AINETUS grid assistant moves into open source

AINETUS has joined LF Energy as open-source grid operation software. The AI-assisted system uses supervised learning, reinforcement learning, and human-in-the-loop workflows for transmission grid operations.


IN Brief:

  • AINETUS has moved into the LF Energy open-source ecosystem for wider grid-sector use.
  • The tool supports AI-assisted power grid operation through visualisation, recommendations, and operator-in-the-loop workflows.
  • The software was developed within AI4REALNET, which applies AI to electricity, railway, and air traffic network operations.

The AI4REALNET project’s AINETUS grid operation assistant has been made available as an open-source solution through LF Energy, creating a shared software route for AI-assisted electricity network operation.

AINETUS has been developed to support decision-making in power grid operations by combining AI components with operator-facing interfaces and visualisation tools.
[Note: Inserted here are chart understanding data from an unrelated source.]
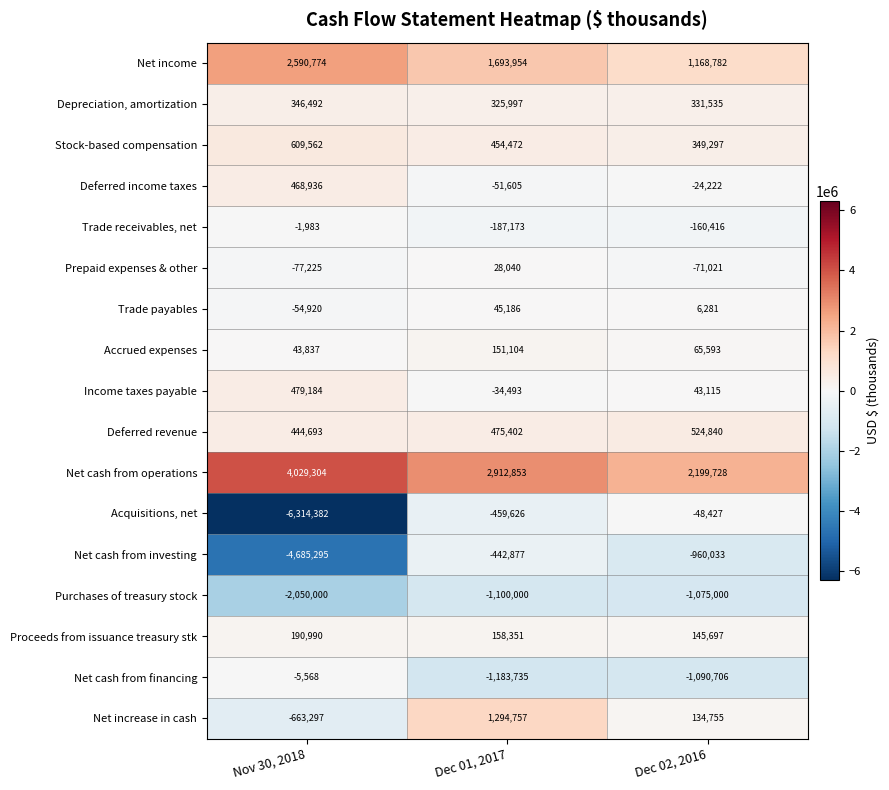

At which label does Net increase in cash reach its minimum?

Nov 30, 2018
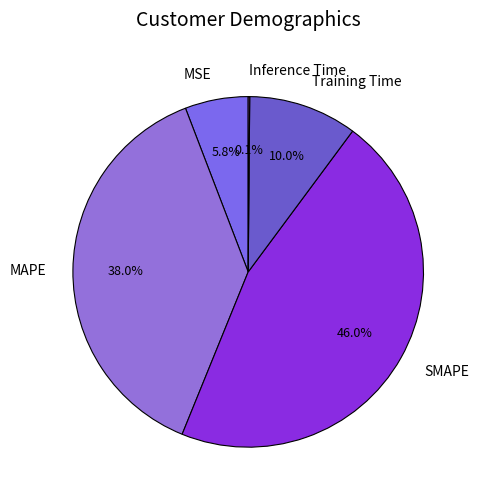

Does any single category account for the majority?

No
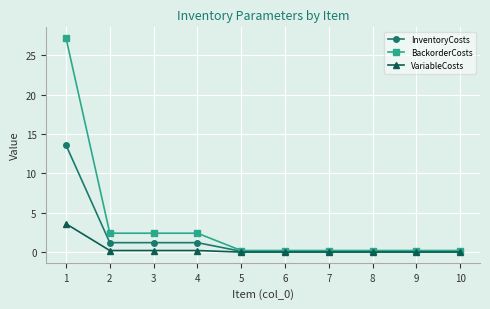

Is it true that VariableCosts equals 1.8 at 1?

False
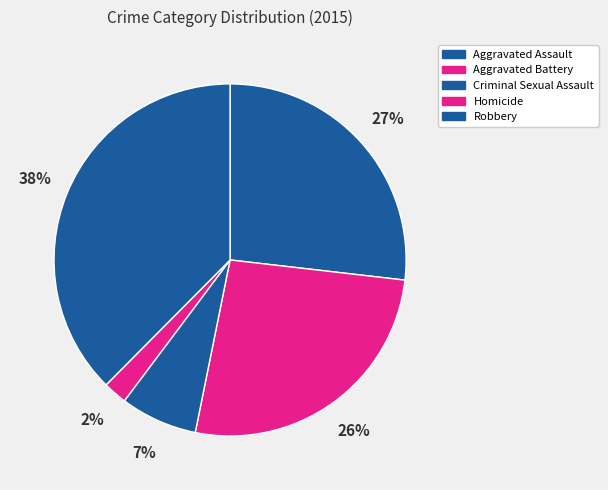

Is it true that Homicide is 13% of the pie?

False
The system helps operators assess grid conditions and AI-generated recommendations in real time while keeping human supervision within safety-critical workflows.

Moving the software into LF Energy gives it a governance and maintenance structure beyond the current research programme. Open-source hosting also gives grid operators, research institutions, and technology developers a route to inspect, adapt, and contribute to the software rather than relying solely on closed proprietary development. AI4REALNET is scheduled to conclude in March 2027, making long-term stewardship part of the deployment pathway.
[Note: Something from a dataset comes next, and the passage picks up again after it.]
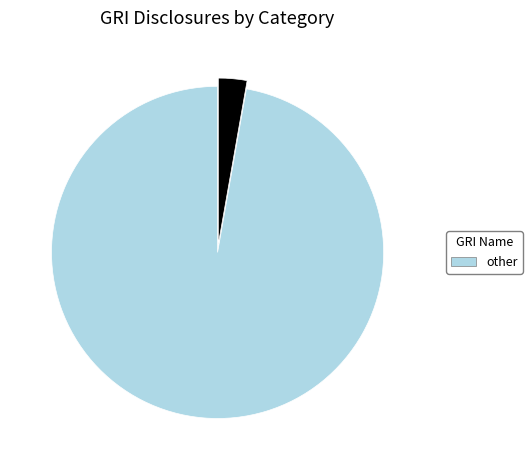

Is there a majority slice in this chart?

Yes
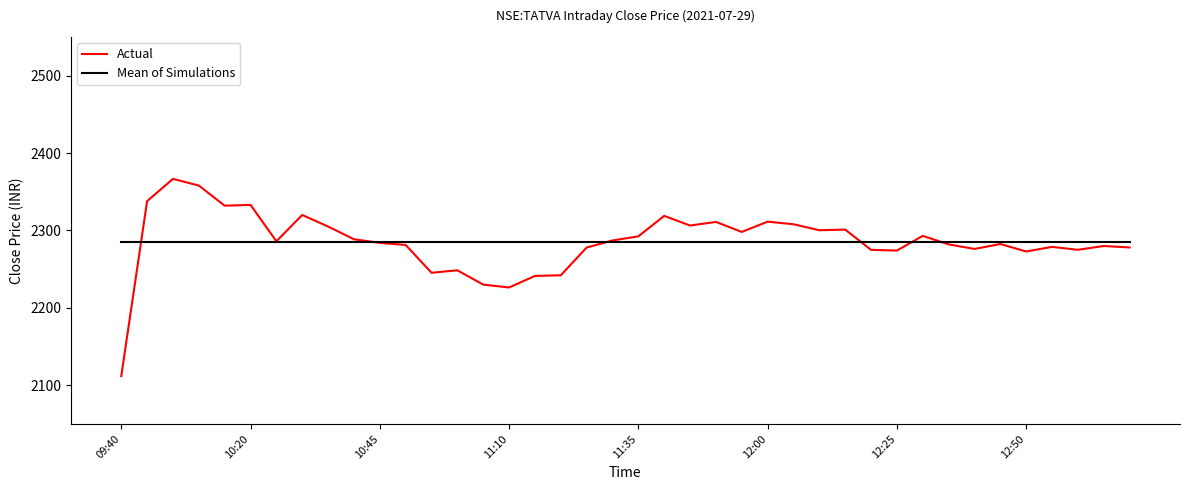

What is the maximum value shown in the chart?

2366.6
The electricity network use cases behind AINETUS focus on transmission grid operation. One use case uses SCADA data and energy management system tools to identify and manage congestion. Another addresses the transfer of AI assistance from simulation into real-world operation, including alerts to the operator when data limitations prevent full autonomy.
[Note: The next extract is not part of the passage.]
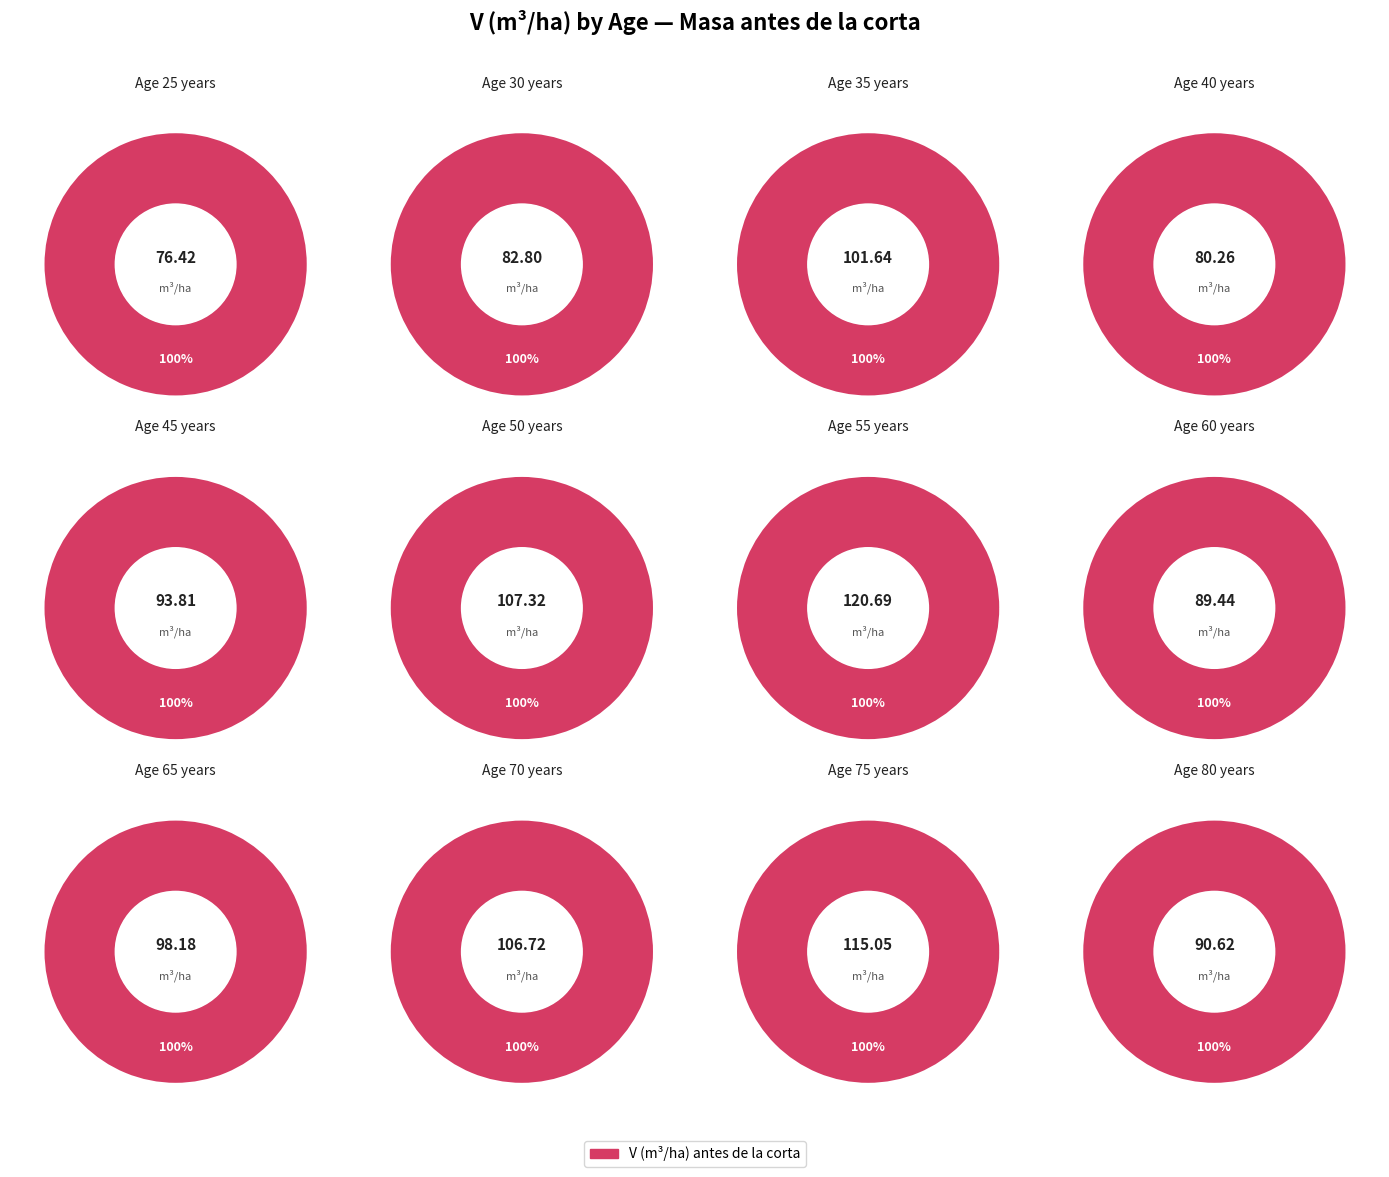

How many segments does this pie chart have?

12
Its technical approach draws on supervised learning, reinforcement learning, human-in-the-loop decision-making, and autonomous AI systems operating under human supervision. That blend reflects the safety-critical nature of power network operation. Grid control cannot be treated as a conventional automation exercise; recommendations have to be bounded, explainable, and visible to the operators responsible for real-time decisions.

Electricity networks are becoming harder to operate as generation, demand, and flexibility become more distributed. Solar, wind, batteries, EV charging, heat pumps, interconnectors, and large flexible loads can all alter system conditions. Transmission and distribution operators need more advanced tools to interpret changing power flows, manage constraints, and maintain system stability without relying only on manual analysis or static planning assumptions.

AI tools are entering that environment with a narrow but useful role. Their strongest application is not the replacement of control-room personnel, but the acceleration of system-state analysis, constraint identification, and operational response testing. Poor data quality, model opacity, and recommendations that work in simulation but fail in abnormal conditions remain practical barriers to deployment.

AINETUS addresses part of that challenge by keeping human oversight within the workflow and flagging cases where data limitations restrict autonomy. That approach gives AI a supporting role inside power system operation rather than treating it as a standalone control authority.

The open-source route also changes the economics of digital grid operation. Proprietary tools will remain central to many control systems, but shared frameworks can reduce duplication, support technical scrutiny, and improve interoperability between research outputs and operational software. Open-source models have already been used across grid simulation, data exchange, and digital substation work; AI-assisted operation is a natural extension where cyber security, assurance, and governance are strong enough.

Other parts of the grid digitalisation stack are moving in the same direction. National Grid’s dynamic line rating rollout uses real-time sensor data to increase transmission capacity, while UK Power Networks’ Future Fleet project models the local network impact of electric HGV charging. Both developments point to a power system increasingly dependent on data quality, simulation, forecasting, and operational intelligence.

AINETUS adds a control-room layer to that shift. As grids become more constrained and more dynamic, software used to interpret system conditions will become as important as the physical infrastructure used to move power. The open-source release gives the industry a practical testbed for AI-assisted operation, with validation, cyber assurance, operator acceptance, and integration into live control environments now setting the pace of adoption.